*** Opening of Dataset content ***

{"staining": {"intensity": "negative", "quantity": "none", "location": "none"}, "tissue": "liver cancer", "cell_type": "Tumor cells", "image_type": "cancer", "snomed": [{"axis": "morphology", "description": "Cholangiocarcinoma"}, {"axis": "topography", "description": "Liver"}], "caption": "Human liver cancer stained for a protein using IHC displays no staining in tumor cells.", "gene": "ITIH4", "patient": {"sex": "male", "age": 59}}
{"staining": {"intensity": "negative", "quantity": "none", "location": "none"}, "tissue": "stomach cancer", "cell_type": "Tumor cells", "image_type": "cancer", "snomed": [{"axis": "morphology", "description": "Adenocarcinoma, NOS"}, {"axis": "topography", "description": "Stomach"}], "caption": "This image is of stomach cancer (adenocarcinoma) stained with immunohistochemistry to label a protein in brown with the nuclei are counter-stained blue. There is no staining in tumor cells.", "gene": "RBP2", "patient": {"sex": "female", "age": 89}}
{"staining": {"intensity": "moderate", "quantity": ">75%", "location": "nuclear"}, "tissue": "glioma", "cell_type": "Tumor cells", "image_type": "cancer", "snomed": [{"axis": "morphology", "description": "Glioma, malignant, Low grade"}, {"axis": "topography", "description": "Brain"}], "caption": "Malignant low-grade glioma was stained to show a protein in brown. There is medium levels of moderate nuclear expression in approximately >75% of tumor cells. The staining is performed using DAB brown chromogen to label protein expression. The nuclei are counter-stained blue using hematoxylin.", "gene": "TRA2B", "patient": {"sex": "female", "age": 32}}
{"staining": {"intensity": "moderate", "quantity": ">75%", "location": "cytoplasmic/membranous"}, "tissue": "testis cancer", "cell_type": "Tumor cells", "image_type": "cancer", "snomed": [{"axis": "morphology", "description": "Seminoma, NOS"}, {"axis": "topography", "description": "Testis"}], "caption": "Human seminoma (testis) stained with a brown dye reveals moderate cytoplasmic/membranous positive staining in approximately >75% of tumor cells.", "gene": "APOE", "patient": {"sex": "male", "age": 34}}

*** Close of Dataset content ***

| Your assignment |
Reproduce the material. Keep every word as written.

| Solution to this problem |
{"staining": {"intensity": "negative", "quantity": "none", "location": "none"}, "tissue": "liver cancer", "cell_type": "Tumor cells", "image_type": "cancer", "snomed": [{"axis": "morphology", "description": "Cholangiocarcinoma"}, {"axis": "topography", "description": "Liver"}], "caption": "Human liver cancer stained for a protein using IHC displays no staining in tumor cells.", "gene": "ITIH4", "patient": {"sex": "male", "age": 59}}
{"staining": {"intensity": "negative", "quantity": "none", "location": "none"}, "tissue": "stomach cancer", "cell_type": "Tumor cells", "image_type": "cancer", "snomed": [{"axis": "morphology", "description": "Adenocarcinoma, NOS"}, {"axis": "topography", "description": "Stomach"}], "caption": "This image is of stomach cancer (adenocarcinoma) stained with immunohistochemistry to label a protein in brown with the nuclei are counter-stained blue. There is no staining in tumor cells.", "gene": "RBP2", "patient": {"sex": "female", "age": 89}}
{"staining": {"intensity": "moderate", "quantity": ">75%", "location": "nuclear"}, "tissue": "glioma", "cell_type": "Tumor cells", "image_type": "cancer", "snomed": [{"axis": "morphology", "description": "Glioma, malignant, Low grade"}, {"axis": "topography", "description": "Brain"}], "caption": "Malignant low-grade glioma was stained to show a protein in brown. There is medium levels of moderate nuclear expression in approximately >75% of tumor cells. The staining is performed using DAB brown chromogen to label protein expression. The nuclei are counter-stained blue using hematoxylin.", "gene": "TRA2B", "patient": {"sex": "female", "age": 32}}
{"staining": {"intensity": "moderate", "quantity": ">75%", "location": "cytoplasmic/membranous"}, "tissue": "testis cancer", "cell_type": "Tumor cells", "image_type": "cancer", "snomed": [{"axis": "morphology", "description": "Seminoma, NOS"}, {"axis": "topography", "description": "Testis"}], "caption": "Human seminoma (testis) stained with a brown dye reveals moderate cytoplasmic/membranous positive staining in approximately >75% of tumor cells.", "gene": "APOE", "patient": {"sex": "male", "age": 34}}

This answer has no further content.